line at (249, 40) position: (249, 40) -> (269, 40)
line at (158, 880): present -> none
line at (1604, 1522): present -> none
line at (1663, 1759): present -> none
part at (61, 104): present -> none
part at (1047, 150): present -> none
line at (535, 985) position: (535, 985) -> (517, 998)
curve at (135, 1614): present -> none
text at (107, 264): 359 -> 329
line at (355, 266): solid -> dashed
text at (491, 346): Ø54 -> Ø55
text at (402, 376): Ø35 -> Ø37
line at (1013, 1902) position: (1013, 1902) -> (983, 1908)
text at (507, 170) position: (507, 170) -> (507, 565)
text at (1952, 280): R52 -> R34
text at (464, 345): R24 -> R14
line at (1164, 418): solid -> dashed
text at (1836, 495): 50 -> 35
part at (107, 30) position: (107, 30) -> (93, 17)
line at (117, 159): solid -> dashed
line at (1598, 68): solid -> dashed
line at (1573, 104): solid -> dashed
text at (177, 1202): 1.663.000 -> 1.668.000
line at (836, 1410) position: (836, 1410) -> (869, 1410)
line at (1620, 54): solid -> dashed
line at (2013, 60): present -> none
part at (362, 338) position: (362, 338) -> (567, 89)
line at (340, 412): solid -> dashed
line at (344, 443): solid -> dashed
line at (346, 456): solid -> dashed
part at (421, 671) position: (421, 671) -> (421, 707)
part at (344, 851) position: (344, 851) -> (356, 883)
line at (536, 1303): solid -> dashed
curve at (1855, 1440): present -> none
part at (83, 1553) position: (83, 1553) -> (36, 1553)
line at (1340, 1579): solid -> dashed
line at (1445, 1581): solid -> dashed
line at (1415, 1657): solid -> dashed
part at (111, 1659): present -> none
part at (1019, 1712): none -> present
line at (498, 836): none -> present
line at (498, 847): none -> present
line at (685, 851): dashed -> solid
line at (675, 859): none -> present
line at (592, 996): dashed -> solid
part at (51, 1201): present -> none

******

▶ [REQUIRED WORK] Print all of the rows above again, character for character, with nothing altered, added, or omitted.

▶ [COMPLETE OUTPUT]
line at (249, 40) position: (249, 40) -> (269, 40)
line at (158, 880): present -> none
line at (1604, 1522): present -> none
line at (1663, 1759): present -> none
part at (61, 104): present -> none
part at (1047, 150): present -> none
line at (535, 985) position: (535, 985) -> (517, 998)
curve at (135, 1614): present -> none
text at (107, 264): 359 -> 329
line at (355, 266): solid -> dashed
text at (491, 346): Ø54 -> Ø55
text at (402, 376): Ø35 -> Ø37
line at (1013, 1902) position: (1013, 1902) -> (983, 1908)
text at (507, 170) position: (507, 170) -> (507, 565)
text at (1952, 280): R52 -> R34
text at (464, 345): R24 -> R14
line at (1164, 418): solid -> dashed
text at (1836, 495): 50 -> 35
part at (107, 30) position: (107, 30) -> (93, 17)
line at (117, 159): solid -> dashed
line at (1598, 68): solid -> dashed
line at (1573, 104): solid -> dashed
text at (177, 1202): 1.663.000 -> 1.668.000
line at (836, 1410) position: (836, 1410) -> (869, 1410)
line at (1620, 54): solid -> dashed
line at (2013, 60): present -> none
part at (362, 338) position: (362, 338) -> (567, 89)
line at (340, 412): solid -> dashed
line at (344, 443): solid -> dashed
line at (346, 456): solid -> dashed
part at (421, 671) position: (421, 671) -> (421, 707)
part at (344, 851) position: (344, 851) -> (356, 883)
line at (536, 1303): solid -> dashed
curve at (1855, 1440): present -> none
part at (83, 1553) position: (83, 1553) -> (36, 1553)
line at (1340, 1579): solid -> dashed
line at (1445, 1581): solid -> dashed
line at (1415, 1657): solid -> dashed
part at (111, 1659): present -> none
part at (1019, 1712): none -> present
line at (498, 836): none -> present
line at (498, 847): none -> present
line at (685, 851): dashed -> solid
line at (675, 859): none -> present
line at (592, 996): dashed -> solid
part at (51, 1201): present -> none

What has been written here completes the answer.